**QUESTIONS TO ANSWER**
1. According to the blog post, what has the e-mail backlog finally forced its writer to add to the site?
2. Extend the blog post beyond its final sentence.

**TEXT**
=== Section Start ===

Running Just To Stay In Place
Published 20 years, 9 months pastThe e-mail backlog has finally forced me to do something I’ve long resisted: the site now has an FAQ. I thought about calling it a QAF (Questions Frequently Asked) or maybe an FRE (Frequently Received E-mails). But in the end the weight of tradition got me to go with the traditional nomenclature. If you’re thinking of sending me e-mail, please read the FAQ first to see if the answer is there. As much as I love correspondence, I just can’t keep up any more. In fact, I couldn’t even before Carolyn arrived, and so now I’m doubly unable to keep up. Hopefully the FAQ will help, just a bit. Thanks for your collective understanding.
This is truly excellent: arbitrary-element hovering in IE/Win. In other words, stuff like pure CSS menus and such can actually be used in real-world designs, thus reaping the benefits of dramatically reduced markup weight. The approach the behaviors take reminds me a lot of what we did to get the Netscape DevEdge menus working in IE/Win, except we did it in JavaScript, which may have made our technique a little weightier on the back end. Either way, they’re both excellent solutions.

=== Section End ===

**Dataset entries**

=== Section Start ===

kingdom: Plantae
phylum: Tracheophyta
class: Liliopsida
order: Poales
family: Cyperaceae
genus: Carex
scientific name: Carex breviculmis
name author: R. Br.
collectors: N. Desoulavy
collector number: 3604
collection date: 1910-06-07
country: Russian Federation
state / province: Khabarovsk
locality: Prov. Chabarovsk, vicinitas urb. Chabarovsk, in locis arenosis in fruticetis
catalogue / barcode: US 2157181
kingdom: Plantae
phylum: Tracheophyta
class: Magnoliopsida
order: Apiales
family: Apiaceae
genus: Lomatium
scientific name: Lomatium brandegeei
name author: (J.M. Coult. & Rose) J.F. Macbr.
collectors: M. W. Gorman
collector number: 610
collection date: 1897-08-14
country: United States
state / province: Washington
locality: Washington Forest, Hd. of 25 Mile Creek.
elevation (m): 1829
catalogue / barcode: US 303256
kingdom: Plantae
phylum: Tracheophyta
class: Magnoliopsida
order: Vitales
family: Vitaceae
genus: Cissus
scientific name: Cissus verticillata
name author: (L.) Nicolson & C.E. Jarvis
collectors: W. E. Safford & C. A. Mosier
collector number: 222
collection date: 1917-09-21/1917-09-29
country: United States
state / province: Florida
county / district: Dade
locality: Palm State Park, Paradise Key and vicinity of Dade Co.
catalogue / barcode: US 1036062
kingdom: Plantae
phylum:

=== Section End ===

**RESPONSES**
1. An FAQ.

2.
There’s a lot more gold to mine in the behaviors/script/structural markup vein, I suspect; the melding of IE-specific behaviors with lightweight scripts and CSS could lead us to a great many advances in standards-oriented design. While it would be nice to see IE advancing so that we didn’t need these kinds of solutions, at least they exist. Here’s my short, off-the-cuff wishlist for things for which we can hopefully use behaviors to replicate CSS2 functionality:
- Support for generated content; counters would be a truly awesome bonus
- Fixing the box model in versions of IE previous to IE6
- Better (read: more smoothly scrolling) support for fixed-position elements and fixed-attachment backgrounds than current scripts provide
I think there’s a way to use behaviors to get alpha-channel support in PNGs, too. Can anyone confirm that? If not, it’s something to investigate.
Now on to slightly more surreal matters. Sure, I’m fairly well known as an expert in CSS and Web standards, and some of you know that I do a weekly Big Band-era radio show, but how many of you were aware of my career as a shoe designer? Doug Bowman wrote to let me know that Matt Haughey had spilled the beans, so I’ll own up to it here.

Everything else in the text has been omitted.